Él, suspirando, se sentó a su lado.
—¿Nos conocemos de algún lugar? —preguntó Cecilia—.
—La verdad es que no me conoces, pero yo... Yo te conozco desde hace mucho. Permite presentarme, mi nombre es Domenico...
Y así, pasado ya algún tiempo, aquel chico se hacía conocer frente a Cecilia, parecía conocer mucho acerca de su vida. Y ella, asombrada por el misterio que lo envolvía, sólo escuchaba atentamente, casi limitándose a hablar.
Transcurría el tiempo y se hacía tarde, el frío comenzaba a refugiarse entre los brazos de Cecilia, así que decidió dar punto final a la conversación.
—Se hace tarde, debo volver a casa —susurró ella— pero, podríamos volver a vernos. Recuerda, mañana, a la misma hora en el mismo lugar. ¡Te espero!
Y se marchó, sin dejar espacio a una respuesta.
Regresó a casa y entró en su habitación. En el fondo, muy en el fondo de su ser, algo nuevo comenzaba a surgir, algo crecía dentro de ella. Se sentía un poco inquieta y alegre, no dejaba de pensar en aquel chico, estaba sumergida en una nueva sensación inesperada. Tal vez crecían dos cosas, una buena a raíz de alguna mala.
Ellos, a la misma hora en el mismo lugar, allí eran sus encuentros cada día. Comenzaba a ser todo perfecto para ella, siempre volvía a casa feliz, pero sin dar explicación a sus padres de su incandescente alegría.

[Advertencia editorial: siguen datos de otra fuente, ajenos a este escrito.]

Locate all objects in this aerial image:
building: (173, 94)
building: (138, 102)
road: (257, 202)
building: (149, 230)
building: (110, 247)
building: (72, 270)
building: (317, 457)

Pero, de pronto la situación comenzó a crear dudas, corrían rumores de que siempre se le veía de noche, sola en la plaza, sentada riendo sin motivos y hablándose a sí misma, porque, a quién más podía hablar si no había alguien a su compañía.
Y así despertó una mañana, con la breve sensación de que su corazón ya estaba muerto aunque ella estuviese viva. Ya era hora de enfrentar la realidad, saber que estuvo sola todo el tiempo, tan solamente enamorada de sus alucinaciones.
Cecilia fue internada en un centro de ayuda psiquiátrica,
después de que se le diagnosticara esquizofrenia.